Apologies if this is a duplicate. I am very new to data.table, and have seen very similar questions asked here but none that exactly answered my question.
I would like to find a concise syntax to aggregate multiple columns of a data.table with the same aggregation function, with customized names of the resulting aggregated columns.
setup
library(data.table)
data(mtcars)
setDT(mtcars)
If I call
mtcars[, lapply(.SD, sum, na.rm = TRUE), by = .(am, gear), .SDcols = c('mpg','cyl')]
The result is
am gear mpg cyl
1: 1 4 210.2 36
2: 0 3 241.6 112
3: 0 4 84.2 20
4: 1 5 106.9 30
This is great but I want the last two columns to be called by customized names that I define ahead of time.
I can achieve the desired result with
mtcars[, .(sum_of_mpg = sum(mpg, na.rm = TRUE), sum_of_cyl = sum(cyl, na.rm = TRUE)), by = .(am, gear)]
This results in
am gear sum_of_mpg sum_of_cyl
1: 1 4 210.2 36
2: 0 3 241.6 112
3: 0 4 84.2 20
4: 1 5 106.9 30
But this result cannot be generalized to allow me to define the custom names beforehand.

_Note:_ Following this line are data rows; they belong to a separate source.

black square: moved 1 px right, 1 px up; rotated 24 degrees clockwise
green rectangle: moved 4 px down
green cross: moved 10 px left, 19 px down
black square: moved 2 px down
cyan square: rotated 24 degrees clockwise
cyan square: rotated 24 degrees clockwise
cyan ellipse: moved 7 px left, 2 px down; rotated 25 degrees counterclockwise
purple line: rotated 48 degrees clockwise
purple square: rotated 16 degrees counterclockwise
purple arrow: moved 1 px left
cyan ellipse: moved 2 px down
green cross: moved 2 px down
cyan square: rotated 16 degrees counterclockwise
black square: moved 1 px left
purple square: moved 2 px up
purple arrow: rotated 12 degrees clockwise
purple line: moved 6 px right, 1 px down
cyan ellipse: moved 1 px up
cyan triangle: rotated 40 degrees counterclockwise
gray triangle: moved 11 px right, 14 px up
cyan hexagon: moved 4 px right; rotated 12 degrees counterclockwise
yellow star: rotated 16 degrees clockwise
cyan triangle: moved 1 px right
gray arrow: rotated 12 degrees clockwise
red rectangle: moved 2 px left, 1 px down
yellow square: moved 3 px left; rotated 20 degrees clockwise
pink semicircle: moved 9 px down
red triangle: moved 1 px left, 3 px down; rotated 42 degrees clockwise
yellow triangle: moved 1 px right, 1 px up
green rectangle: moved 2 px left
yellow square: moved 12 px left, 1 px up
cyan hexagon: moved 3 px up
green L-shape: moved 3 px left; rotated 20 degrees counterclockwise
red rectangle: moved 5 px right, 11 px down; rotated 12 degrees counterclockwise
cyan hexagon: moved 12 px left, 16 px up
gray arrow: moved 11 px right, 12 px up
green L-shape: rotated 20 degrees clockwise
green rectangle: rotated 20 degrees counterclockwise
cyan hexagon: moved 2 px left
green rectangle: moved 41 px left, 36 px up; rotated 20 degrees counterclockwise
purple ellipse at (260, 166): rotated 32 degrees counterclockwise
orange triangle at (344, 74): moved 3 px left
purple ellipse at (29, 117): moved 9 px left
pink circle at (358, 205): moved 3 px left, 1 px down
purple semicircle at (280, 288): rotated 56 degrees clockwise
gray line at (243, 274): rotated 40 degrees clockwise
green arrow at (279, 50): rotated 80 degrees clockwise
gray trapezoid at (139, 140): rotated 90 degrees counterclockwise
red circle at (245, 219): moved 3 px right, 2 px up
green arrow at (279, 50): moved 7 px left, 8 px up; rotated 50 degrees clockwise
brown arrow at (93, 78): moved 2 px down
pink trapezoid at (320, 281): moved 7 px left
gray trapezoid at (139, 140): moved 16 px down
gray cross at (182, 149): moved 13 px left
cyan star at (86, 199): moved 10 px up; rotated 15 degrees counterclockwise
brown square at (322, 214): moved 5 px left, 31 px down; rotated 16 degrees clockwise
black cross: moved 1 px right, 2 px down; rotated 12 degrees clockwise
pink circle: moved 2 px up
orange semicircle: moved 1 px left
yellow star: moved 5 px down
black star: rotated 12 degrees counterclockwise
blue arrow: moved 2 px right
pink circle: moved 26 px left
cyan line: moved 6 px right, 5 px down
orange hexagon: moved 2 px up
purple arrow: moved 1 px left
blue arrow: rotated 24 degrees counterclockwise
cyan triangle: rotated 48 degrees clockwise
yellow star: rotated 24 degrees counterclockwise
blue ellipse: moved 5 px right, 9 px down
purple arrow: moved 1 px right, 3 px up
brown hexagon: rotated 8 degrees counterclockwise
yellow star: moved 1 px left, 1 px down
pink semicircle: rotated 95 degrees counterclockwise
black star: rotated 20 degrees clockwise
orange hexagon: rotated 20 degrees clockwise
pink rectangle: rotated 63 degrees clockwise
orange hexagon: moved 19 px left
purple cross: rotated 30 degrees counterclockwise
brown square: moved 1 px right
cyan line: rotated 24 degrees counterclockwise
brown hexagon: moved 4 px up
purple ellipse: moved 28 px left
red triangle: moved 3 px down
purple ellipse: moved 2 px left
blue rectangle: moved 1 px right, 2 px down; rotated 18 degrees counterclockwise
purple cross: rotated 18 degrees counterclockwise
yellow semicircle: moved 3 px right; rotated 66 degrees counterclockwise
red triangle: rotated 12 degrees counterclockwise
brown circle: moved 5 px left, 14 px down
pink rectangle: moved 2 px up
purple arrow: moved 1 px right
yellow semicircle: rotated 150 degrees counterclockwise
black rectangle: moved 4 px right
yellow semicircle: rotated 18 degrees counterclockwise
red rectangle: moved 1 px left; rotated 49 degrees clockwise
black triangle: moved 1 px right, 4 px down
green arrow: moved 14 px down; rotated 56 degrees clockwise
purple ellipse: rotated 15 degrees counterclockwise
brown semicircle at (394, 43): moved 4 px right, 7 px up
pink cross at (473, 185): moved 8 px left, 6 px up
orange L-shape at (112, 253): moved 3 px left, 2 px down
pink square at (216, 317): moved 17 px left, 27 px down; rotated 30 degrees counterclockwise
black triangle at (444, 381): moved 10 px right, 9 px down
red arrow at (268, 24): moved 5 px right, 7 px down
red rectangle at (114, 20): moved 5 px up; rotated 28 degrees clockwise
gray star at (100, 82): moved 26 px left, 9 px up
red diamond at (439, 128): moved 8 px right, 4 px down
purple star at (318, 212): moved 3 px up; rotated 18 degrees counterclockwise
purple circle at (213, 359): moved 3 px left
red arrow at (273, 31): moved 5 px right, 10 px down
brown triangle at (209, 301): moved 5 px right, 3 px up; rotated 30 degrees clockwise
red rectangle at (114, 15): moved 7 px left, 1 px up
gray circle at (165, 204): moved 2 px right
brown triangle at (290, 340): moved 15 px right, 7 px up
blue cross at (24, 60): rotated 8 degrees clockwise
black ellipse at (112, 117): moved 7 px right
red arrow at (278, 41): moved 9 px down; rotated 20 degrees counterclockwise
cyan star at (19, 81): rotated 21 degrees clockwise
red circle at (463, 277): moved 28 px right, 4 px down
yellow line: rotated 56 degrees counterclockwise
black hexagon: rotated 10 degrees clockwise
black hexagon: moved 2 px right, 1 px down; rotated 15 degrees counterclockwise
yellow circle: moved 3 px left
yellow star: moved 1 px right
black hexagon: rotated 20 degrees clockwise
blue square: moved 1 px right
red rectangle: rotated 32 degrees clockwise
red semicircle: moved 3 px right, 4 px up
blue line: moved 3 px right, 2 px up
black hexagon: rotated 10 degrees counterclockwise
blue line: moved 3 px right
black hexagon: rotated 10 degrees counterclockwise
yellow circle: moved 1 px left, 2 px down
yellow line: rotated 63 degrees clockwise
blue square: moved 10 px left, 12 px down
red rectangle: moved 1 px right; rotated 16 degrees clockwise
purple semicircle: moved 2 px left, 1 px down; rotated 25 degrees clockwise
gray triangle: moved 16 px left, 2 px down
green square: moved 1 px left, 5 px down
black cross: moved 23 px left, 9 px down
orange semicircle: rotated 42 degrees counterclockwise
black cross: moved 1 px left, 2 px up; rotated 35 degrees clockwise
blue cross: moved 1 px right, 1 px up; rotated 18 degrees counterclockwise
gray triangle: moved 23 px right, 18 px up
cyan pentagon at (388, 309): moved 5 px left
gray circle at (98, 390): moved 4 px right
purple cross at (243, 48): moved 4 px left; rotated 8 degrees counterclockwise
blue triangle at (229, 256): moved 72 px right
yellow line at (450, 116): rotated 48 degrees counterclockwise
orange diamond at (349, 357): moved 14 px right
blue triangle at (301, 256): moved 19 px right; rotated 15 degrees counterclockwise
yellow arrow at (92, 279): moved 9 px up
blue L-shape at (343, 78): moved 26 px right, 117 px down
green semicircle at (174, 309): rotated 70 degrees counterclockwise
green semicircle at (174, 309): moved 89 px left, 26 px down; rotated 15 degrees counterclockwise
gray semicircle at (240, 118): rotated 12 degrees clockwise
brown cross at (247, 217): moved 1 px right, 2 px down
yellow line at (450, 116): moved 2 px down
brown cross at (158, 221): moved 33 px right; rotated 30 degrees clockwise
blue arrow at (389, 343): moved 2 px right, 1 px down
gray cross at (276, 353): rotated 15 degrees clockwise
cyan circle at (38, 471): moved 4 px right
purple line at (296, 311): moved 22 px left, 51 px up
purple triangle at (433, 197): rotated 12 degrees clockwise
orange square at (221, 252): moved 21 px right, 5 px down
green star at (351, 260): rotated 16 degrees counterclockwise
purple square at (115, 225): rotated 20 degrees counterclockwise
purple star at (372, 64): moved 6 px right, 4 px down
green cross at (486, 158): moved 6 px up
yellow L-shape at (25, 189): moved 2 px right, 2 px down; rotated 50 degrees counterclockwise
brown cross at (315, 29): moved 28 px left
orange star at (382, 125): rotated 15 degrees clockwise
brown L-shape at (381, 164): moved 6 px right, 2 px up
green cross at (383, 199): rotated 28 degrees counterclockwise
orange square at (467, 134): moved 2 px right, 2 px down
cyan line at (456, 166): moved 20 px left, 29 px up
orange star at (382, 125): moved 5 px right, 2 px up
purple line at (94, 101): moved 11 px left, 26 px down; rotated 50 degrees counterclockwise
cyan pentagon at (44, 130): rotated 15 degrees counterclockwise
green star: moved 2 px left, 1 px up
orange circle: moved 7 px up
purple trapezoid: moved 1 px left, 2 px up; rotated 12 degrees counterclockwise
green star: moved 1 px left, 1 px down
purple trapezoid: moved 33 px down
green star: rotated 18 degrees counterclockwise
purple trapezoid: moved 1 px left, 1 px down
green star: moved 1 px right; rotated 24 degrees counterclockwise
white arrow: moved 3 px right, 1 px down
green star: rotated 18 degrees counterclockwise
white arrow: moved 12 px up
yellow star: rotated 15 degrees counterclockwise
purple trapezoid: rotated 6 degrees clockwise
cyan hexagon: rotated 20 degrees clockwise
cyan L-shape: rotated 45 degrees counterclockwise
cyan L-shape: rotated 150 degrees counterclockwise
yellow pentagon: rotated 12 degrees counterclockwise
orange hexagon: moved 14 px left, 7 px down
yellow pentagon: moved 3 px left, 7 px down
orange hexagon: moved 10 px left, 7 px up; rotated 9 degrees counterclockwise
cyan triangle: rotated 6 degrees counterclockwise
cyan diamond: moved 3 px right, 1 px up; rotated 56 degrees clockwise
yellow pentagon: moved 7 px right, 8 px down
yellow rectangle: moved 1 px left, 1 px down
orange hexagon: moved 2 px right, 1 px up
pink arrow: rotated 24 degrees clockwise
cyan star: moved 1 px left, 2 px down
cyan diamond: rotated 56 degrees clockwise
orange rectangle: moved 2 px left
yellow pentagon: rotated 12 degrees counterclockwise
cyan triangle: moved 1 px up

I've tried the code below and various variants of it, but nothing gives this result in one step.
custom_names <- c('sum_of_mpg','sum_of_cyl')
mtcars[, (custom_names) = lapply(.SD, sum, na.rm = TRUE), by = .(am, gear), .SDcols = c('mpg','cyl')]
Is there a way to do this concisely? This is necessary because the code may be embedded in a function and may need to work on an indefinite number of columns.